• [What you will do]:
From the text on dog control orders, reproduce word for word the passage between "It is also an" and "earlier this month.", inclusive.

• [Document text]:
________

All dogs are required to be on a lead when on paths, pavements or verges next to roads under the order. As well as safety issues, the orders aim to ensure owners pick up after their pets.

Councillor Lucinda Yeadon, Leeds City Council’s executive member for environment and sustainability said:

“Our rules around dog-fouling are very clear, and when they are broken we will not hesitate to issue the relevant penalty. While the reasons for taking action against those who allow their dogs to foul in public areas are obvious, just as important is making sure that owners get the message that putting the safety of their pets at potential risk by allowing them to roam the streets unaccompanied and not on a lead is also completely unacceptable.

“Unfortunately this person also decided to not pay a standard fixed-penalty notice fine in the required time, which is why we took the decision to prosecute through the courts with the result being a much larger fine. Any fixed-notice penalty will never be ignored and while it is a last resort, we will always take this course of action if someone decides not to pay or speak to us about their case.”

Dog control orders which make it an offence for a dog to be off its lead by the roadside came into effect in 2011.

It is also an offence to allow dogs into some play parks, cemeteries and sports courts. A number of play parks and sports courts were added to the list of exclusion zones earlier this month.

A full list of exclusion zones and information on dog control orders can be found at Litter, street cleaning and dog fouling

Failure to comply with dog control orders carries a maximum £1,000 fine.

________

• [Data excerpt]:
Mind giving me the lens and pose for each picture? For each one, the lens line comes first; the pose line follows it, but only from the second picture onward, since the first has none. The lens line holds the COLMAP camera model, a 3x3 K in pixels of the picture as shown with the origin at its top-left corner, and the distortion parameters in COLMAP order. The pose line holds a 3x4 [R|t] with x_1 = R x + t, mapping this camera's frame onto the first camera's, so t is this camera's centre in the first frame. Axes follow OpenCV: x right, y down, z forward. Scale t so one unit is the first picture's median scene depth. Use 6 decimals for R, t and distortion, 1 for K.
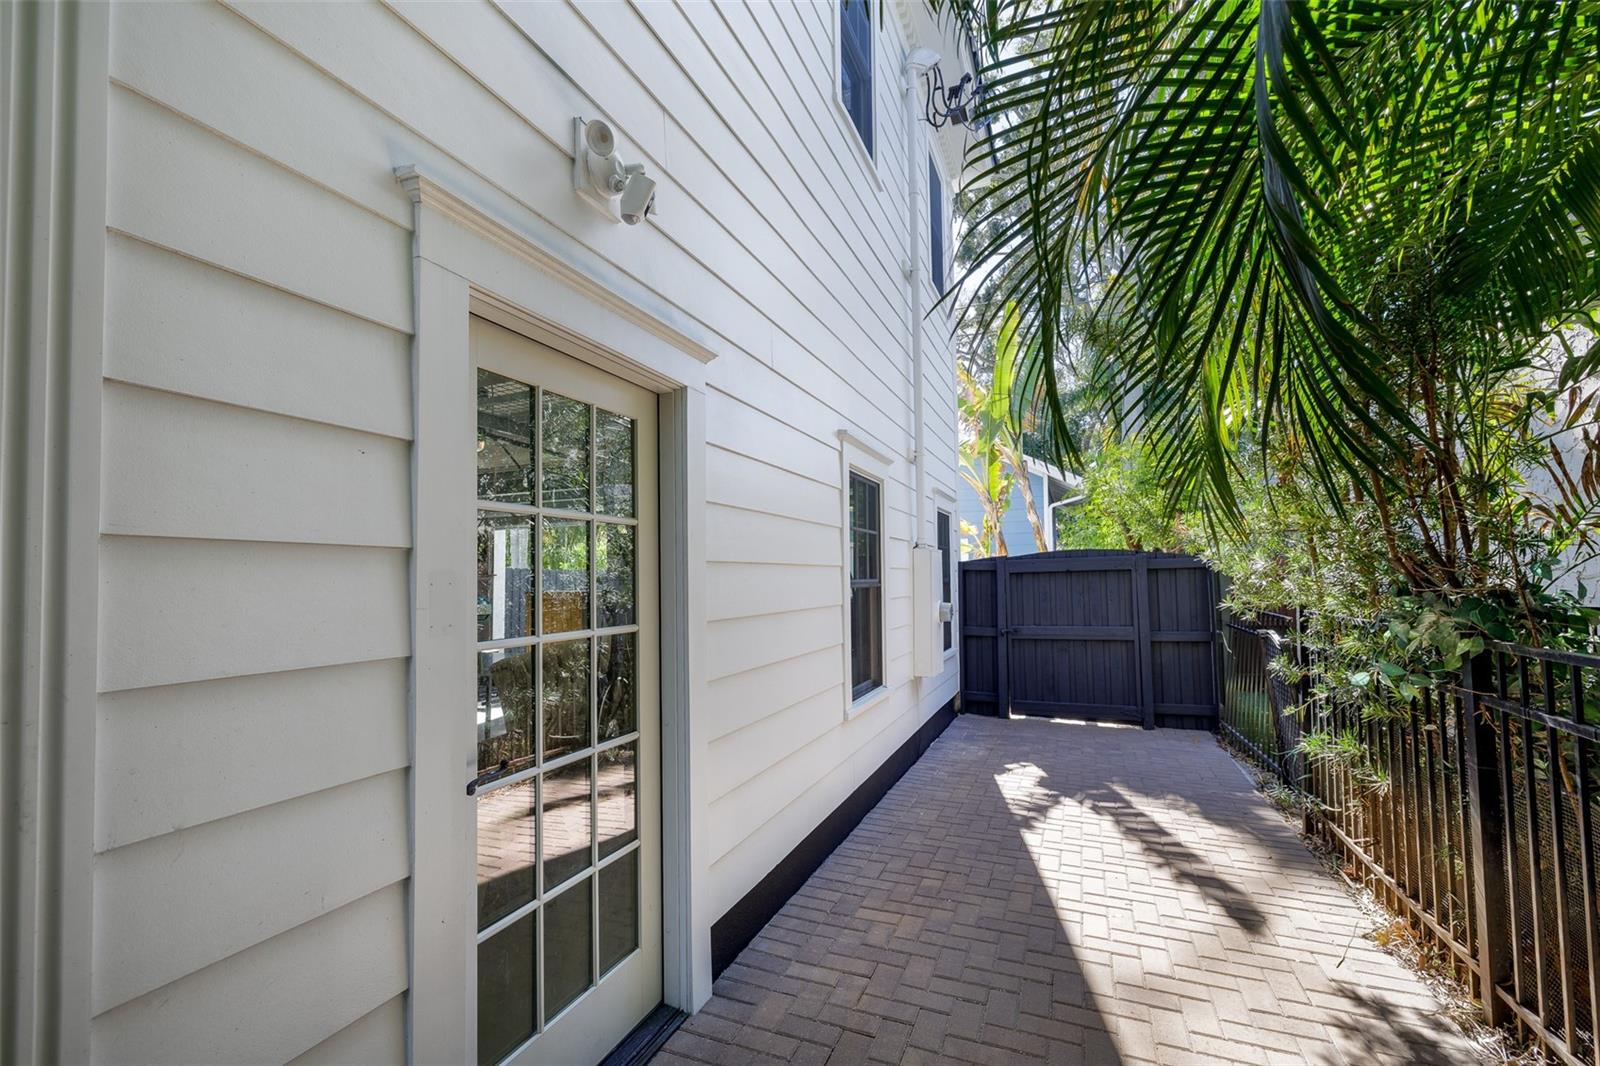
lens RADIAL K [[676.1, 0, 803.3], [0, 676.1, 546.3], [0, 0, 1]] dist [0.000800, 0.000048]
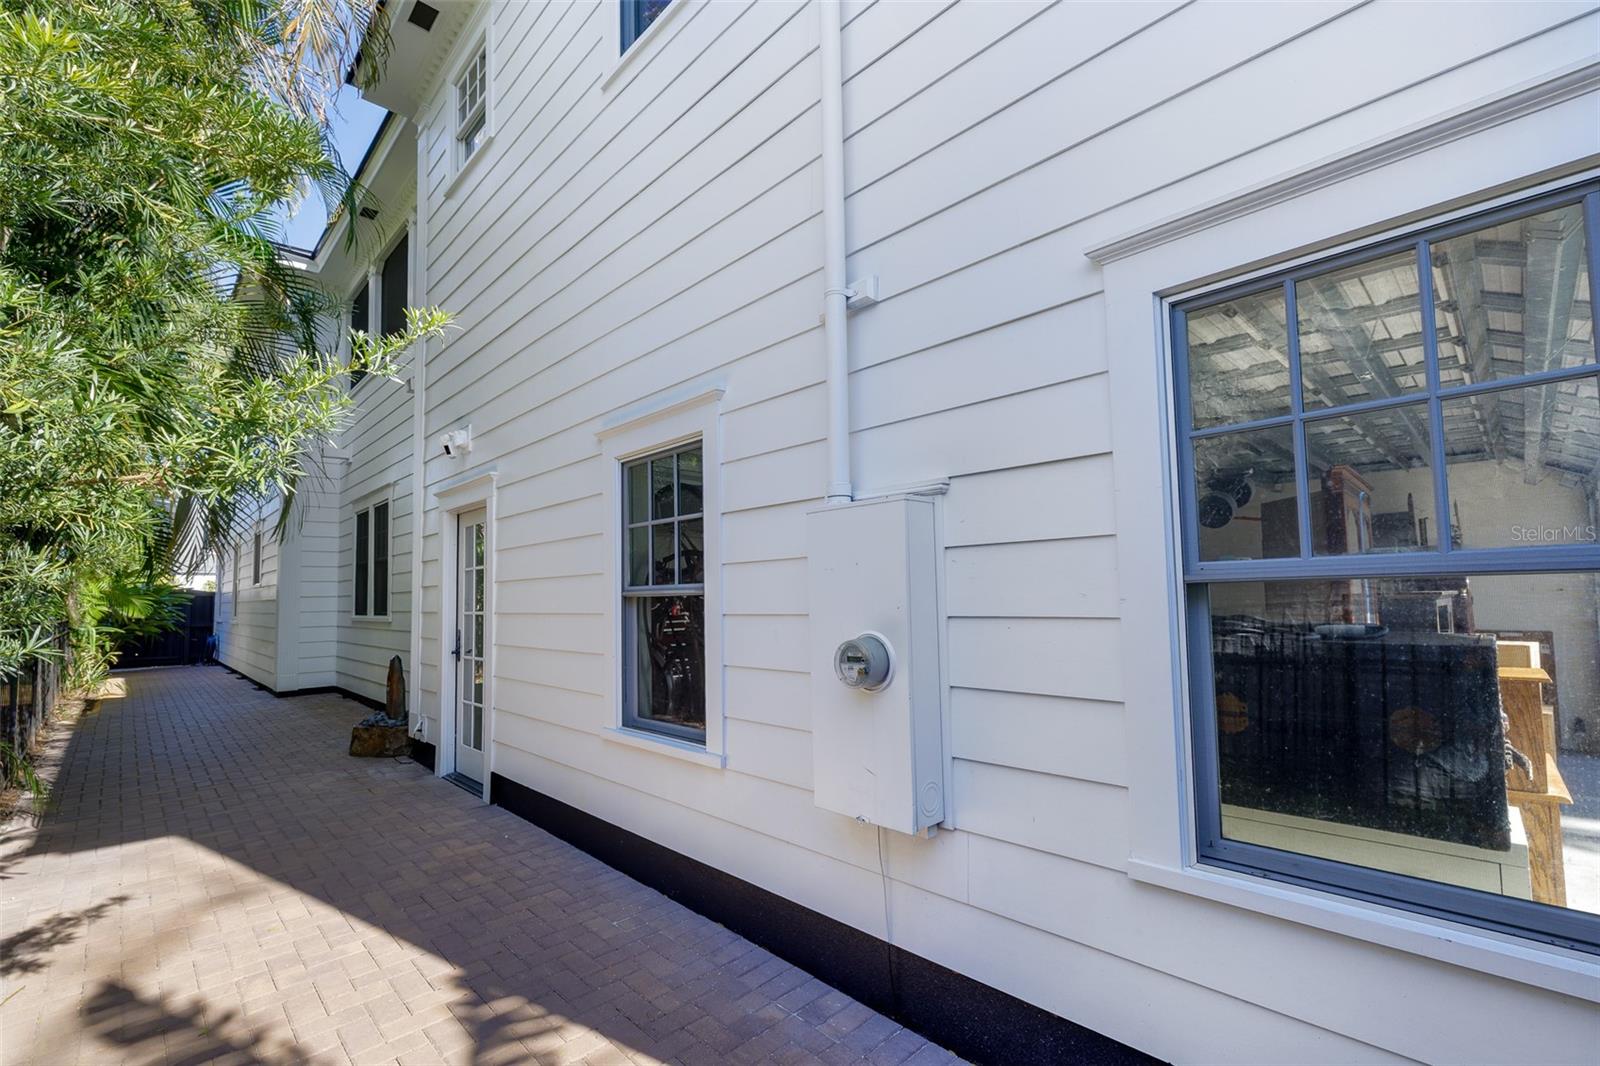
lens RADIAL K [[676.1, 0, 803.3], [0, 676.1, 546.3], [0, 0, 1]] dist [0.000800, 0.000048]
pose [[-0.378825, -0.053004, -0.923949, 1.017768], [0.055430, 0.995267, -0.079821, 0.087104], [0.923807, -0.081453, -0.374094, 1.939829]]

________

• [Solved exercise]:
It is also an offence to allow dogs into some play parks, cemeteries and sports courts. A number of play parks and sports courts were added to the list of exclusion zones earlier this month.